____ The records
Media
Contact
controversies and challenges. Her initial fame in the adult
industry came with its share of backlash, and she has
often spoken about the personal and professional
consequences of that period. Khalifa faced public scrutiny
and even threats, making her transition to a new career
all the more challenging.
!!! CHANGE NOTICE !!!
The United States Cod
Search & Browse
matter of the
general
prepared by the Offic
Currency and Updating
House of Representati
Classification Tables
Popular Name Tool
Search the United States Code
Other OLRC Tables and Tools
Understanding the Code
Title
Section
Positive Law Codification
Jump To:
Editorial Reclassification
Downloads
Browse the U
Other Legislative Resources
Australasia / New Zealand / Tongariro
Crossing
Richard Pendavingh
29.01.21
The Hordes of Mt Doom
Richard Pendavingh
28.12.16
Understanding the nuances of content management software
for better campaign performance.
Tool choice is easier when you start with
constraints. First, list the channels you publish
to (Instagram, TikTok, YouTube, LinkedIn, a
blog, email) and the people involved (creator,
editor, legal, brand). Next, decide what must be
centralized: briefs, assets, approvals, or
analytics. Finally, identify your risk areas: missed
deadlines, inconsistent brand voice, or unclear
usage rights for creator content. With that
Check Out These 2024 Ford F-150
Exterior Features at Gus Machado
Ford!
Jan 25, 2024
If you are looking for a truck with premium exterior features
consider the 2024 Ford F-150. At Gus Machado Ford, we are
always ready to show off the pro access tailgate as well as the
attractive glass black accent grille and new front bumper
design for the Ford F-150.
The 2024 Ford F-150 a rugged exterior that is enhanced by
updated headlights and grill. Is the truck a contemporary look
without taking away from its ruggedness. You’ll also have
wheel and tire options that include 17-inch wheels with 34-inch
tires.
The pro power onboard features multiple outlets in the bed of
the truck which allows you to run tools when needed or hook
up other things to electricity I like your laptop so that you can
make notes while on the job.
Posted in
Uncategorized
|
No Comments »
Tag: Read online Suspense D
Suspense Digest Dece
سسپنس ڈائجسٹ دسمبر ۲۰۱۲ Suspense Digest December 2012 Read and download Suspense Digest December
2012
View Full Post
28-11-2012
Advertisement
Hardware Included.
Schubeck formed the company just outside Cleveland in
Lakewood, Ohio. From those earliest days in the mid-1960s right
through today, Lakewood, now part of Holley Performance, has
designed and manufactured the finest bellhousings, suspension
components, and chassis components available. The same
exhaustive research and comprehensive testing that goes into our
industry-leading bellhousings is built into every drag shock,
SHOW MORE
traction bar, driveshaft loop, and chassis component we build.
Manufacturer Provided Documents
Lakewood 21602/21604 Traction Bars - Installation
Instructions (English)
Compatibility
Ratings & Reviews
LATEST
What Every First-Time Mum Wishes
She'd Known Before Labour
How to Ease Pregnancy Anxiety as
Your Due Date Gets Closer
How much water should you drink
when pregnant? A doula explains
________
- Work to be completed
Please transcribe exactly the lines above from the line that has "often spoken about" up to and including the line that has "matter of the"; no other line belongs in the answer.

- Expected output
often spoken about the personal and professional
consequences of that period. Khalifa faced public scrutiny
and even threats, making her transition to a new career
all the more challenging.
!!! CHANGE NOTICE !!!
The United States Cod
Search & Browse
matter of the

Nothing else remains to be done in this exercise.